(Beginning of LISTED RECORDS)
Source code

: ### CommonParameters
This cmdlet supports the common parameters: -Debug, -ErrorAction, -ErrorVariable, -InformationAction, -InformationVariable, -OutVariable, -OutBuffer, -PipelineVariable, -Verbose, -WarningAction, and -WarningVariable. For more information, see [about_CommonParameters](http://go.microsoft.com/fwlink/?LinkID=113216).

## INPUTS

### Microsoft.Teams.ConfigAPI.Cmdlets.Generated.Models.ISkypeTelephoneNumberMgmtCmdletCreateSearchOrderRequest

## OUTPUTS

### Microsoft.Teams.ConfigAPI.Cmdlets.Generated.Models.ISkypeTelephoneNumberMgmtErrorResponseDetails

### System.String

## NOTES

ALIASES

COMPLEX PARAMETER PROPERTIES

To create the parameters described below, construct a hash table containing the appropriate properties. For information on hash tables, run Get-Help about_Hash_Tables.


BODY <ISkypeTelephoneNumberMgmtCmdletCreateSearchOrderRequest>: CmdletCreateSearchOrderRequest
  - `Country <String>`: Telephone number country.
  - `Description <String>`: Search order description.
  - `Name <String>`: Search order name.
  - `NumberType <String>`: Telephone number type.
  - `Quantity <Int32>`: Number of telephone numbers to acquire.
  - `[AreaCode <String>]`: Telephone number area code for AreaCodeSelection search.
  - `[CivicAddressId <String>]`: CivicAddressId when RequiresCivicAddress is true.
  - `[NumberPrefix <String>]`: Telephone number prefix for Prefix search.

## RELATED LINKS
(End of LISTED RECORDS)
(Beginning of LISTED RECORDS)
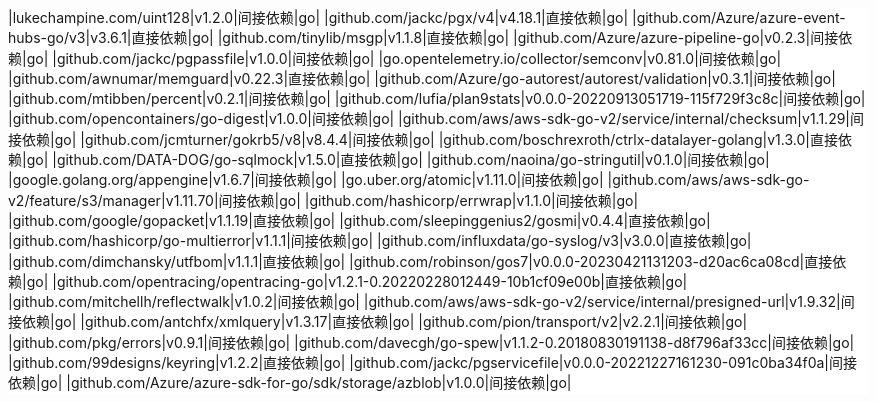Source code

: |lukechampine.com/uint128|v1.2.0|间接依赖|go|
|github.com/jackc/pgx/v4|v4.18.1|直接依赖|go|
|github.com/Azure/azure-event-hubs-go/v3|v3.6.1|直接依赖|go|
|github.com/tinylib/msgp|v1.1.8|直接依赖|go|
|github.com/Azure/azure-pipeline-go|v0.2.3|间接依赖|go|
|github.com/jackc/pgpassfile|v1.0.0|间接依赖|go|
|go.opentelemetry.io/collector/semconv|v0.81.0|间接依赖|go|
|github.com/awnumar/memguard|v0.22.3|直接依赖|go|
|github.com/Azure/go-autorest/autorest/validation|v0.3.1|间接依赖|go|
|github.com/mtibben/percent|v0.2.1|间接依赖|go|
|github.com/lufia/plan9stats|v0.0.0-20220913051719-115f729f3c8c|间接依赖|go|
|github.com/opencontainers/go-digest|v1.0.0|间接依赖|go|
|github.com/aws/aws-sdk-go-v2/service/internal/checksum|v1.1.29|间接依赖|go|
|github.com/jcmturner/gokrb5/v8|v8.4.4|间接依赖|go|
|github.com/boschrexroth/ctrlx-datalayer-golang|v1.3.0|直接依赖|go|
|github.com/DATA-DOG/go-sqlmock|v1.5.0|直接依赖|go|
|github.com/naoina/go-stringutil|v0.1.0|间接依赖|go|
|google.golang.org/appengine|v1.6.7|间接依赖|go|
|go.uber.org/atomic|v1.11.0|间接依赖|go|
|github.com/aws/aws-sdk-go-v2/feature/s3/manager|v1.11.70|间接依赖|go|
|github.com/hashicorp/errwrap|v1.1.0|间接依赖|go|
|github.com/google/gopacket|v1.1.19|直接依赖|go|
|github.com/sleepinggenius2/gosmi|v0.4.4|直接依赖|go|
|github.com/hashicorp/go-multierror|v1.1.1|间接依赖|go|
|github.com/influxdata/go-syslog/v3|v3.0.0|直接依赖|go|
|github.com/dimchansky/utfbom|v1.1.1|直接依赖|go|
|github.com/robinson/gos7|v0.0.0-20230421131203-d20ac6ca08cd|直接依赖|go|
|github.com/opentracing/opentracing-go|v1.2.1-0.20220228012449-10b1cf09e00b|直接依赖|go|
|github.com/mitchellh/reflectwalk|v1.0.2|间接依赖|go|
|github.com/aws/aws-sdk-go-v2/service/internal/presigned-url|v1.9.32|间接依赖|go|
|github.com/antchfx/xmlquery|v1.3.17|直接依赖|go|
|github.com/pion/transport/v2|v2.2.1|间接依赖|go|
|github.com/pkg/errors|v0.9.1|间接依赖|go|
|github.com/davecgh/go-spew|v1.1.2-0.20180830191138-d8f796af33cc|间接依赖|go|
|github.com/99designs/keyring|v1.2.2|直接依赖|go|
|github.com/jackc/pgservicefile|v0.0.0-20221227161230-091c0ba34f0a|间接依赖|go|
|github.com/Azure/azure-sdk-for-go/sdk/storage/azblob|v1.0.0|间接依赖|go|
(End of LISTED RECORDS)
(Beginning of LISTED RECORDS)
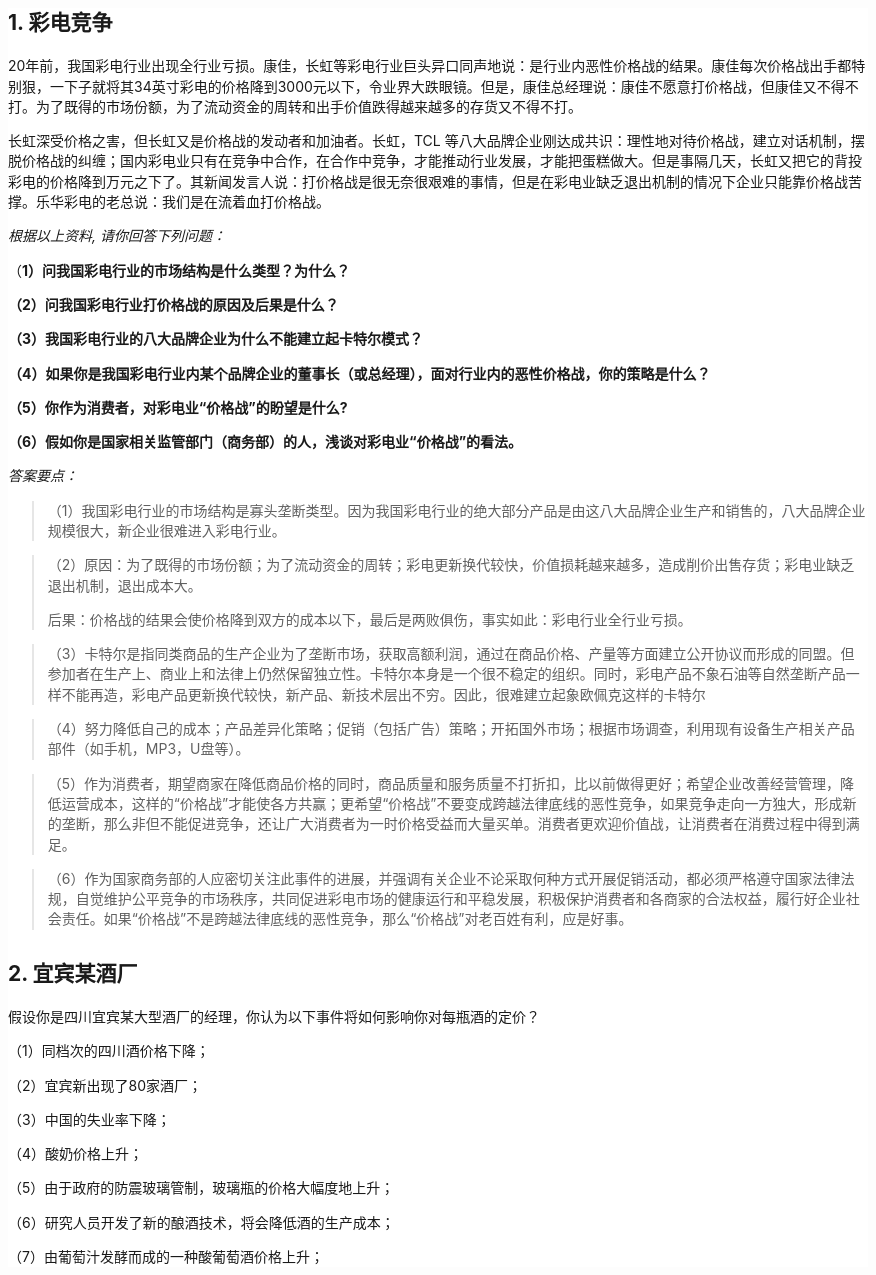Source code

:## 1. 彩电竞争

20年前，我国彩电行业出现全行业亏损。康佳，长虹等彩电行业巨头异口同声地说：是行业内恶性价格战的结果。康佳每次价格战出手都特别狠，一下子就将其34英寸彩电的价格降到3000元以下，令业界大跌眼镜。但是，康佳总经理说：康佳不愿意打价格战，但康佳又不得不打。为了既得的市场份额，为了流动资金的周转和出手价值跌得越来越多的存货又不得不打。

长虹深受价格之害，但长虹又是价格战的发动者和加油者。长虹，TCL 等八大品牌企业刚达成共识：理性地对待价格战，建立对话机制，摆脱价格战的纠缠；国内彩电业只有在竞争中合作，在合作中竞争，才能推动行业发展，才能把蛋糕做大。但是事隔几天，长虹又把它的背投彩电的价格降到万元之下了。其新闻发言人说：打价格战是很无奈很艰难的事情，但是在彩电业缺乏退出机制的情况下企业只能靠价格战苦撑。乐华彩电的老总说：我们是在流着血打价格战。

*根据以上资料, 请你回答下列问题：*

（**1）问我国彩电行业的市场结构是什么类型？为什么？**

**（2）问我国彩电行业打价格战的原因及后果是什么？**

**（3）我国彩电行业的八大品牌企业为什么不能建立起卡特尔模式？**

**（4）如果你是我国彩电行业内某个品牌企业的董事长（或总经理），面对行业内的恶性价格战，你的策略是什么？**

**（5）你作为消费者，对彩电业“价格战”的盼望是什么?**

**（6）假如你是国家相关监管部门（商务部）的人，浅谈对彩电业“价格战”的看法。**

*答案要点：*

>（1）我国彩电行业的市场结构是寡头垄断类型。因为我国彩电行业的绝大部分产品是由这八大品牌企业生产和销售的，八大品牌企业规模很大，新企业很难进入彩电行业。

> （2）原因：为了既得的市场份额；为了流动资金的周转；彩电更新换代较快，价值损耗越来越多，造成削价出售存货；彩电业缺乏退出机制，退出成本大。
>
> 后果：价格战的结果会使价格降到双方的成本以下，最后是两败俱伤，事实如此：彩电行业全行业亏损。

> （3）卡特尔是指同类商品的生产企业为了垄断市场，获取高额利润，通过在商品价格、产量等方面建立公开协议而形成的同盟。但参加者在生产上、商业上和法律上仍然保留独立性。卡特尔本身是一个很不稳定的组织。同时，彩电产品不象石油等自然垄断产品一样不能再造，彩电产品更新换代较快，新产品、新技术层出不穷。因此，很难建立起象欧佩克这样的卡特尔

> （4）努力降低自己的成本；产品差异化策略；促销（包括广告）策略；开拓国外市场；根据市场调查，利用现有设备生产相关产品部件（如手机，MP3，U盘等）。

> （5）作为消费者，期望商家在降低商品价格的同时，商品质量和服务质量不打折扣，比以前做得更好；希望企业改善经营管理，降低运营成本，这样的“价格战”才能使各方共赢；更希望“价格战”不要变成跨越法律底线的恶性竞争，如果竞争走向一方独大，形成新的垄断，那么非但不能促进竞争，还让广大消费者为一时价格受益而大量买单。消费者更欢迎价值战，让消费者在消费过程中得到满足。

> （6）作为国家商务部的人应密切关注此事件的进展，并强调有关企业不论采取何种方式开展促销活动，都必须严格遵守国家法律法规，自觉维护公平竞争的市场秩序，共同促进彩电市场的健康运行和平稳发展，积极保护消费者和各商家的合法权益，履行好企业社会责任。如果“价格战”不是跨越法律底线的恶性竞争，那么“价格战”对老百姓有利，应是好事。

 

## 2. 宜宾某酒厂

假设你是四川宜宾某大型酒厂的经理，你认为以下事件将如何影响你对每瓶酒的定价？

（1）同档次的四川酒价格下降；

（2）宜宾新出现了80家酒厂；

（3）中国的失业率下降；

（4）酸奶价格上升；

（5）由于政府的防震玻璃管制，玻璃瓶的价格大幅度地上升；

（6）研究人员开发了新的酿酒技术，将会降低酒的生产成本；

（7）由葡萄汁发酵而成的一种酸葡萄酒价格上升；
(End of LISTED RECORDS)
** TASK TO COMPLETE **
In the data above, which lines have "ConfigAPI"? Report each of them.

** SOLUTION TO THIS TASK **
### Microsoft.Teams.ConfigAPI.Cmdlets.Generated.Models.ISkypeTelephoneNumberMgmtCmdletCreateSearchOrderRequest
### Microsoft.Teams.ConfigAPI.Cmdlets.Generated.Models.ISkypeTelephoneNumberMgmtErrorResponseDetails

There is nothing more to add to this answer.